═══ Extrait ═══

Donovan s’évade de Lucie Plumet
Notre coup de cœur de ce festival est Donovan s’évade, le nouveau court de Lucie Plumet, venue le présenter à Brest trois ans après y avoir été primée pour La jeune fille et ses tocs. La réalisatrice, diplômée de l’INSAS et de la Fémis, présente un troisième court -métrage qui rend compte de son ambition d’aller vers la forme longue. En effet, on sent une certaine lenteur dans la narration, la réalisatrice prend le parti d’étirer le temps de son court métrage (qui est d’une trentaine de minutes) pour développer l’histoire.
L’histoire est celle de Damian (interprété par Yoann Zimmer), un ancien policier reconverti en garde du corps. Il est engagé pour protéger la femme d’un ministre qui séjourne dans sa maison de vacances avec des amis. Comme le titre l’indique, Damian cherche à s’évader : de son ancien travail, de sa classe sociale et plus simplement de l’urbanité grisonnante de la banlieue parisienne. Le cadre de l’histoire prend racine dans la tradition du film de vacances, les personnages sont d’un milieu bourgeois, ils « se la coulent douce » dans l’indolence de l’été, et le monde autour ne semble plus exister.

═══

### Travail demandé
**a.** Énumérez ce à quoi Damian cherche à s'évader selon la critique de « Donovan s'évade ».
**b.** Poursuivez la critique de « Donovan s'évade » à la suite de sa dernière phrase.

═══ Entrées présentées ═══

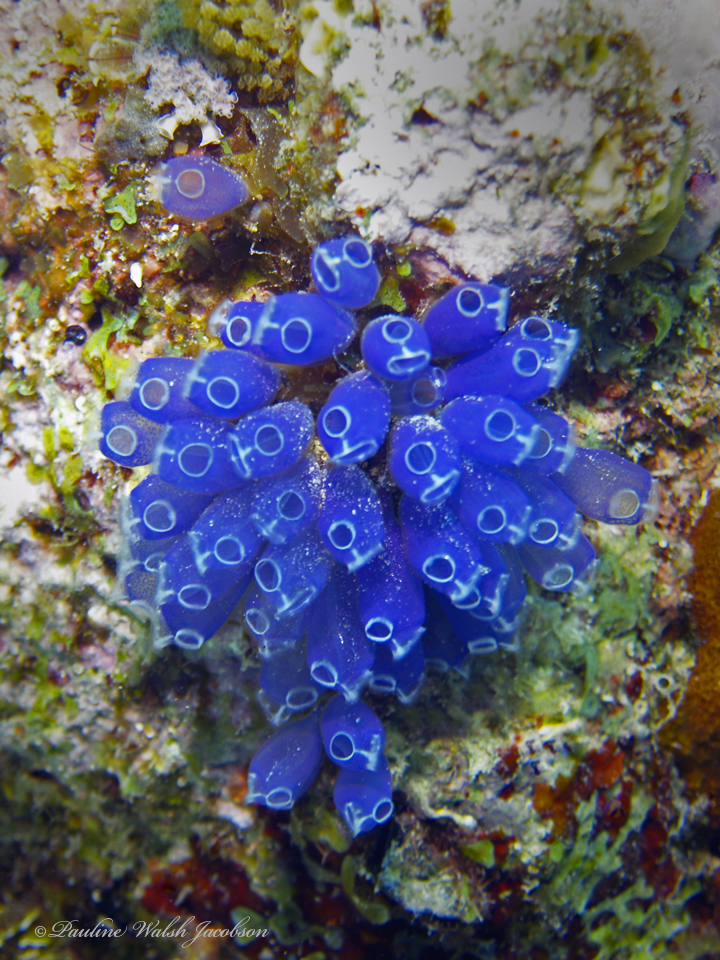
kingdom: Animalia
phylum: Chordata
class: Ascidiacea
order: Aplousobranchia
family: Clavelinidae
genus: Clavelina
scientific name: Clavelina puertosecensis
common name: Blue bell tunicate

═══

### Réponses attendues
**a.**
- son ancien travail
- sa classe sociale
- l'urbanité grisonnante de la banlieue parisienne

**b.**
Lucie Plumet reprend le principe de « la bulle » des vacances, hors du temps et hors du monde, dans laquelle le personnage se réfugie jusqu’à ce que son passé le rattrape sous la forme d’une émeute qui fait irruption dans le lieu de son refuge.
Les mouvements de caméra qui sont fluides nous laissent suivre la déambulation des personnages dans l’espace, cela nous plonge dans un monde en trois dimensions très réaliste dans lequel on regarde s’agiter les personnages comme dans un aquarium. La « bulle » est alors clairement un idéal de vie bourgeois, sans préoccupations matérielles, qui prend forme dans un lieu géographique : la maison de campagne.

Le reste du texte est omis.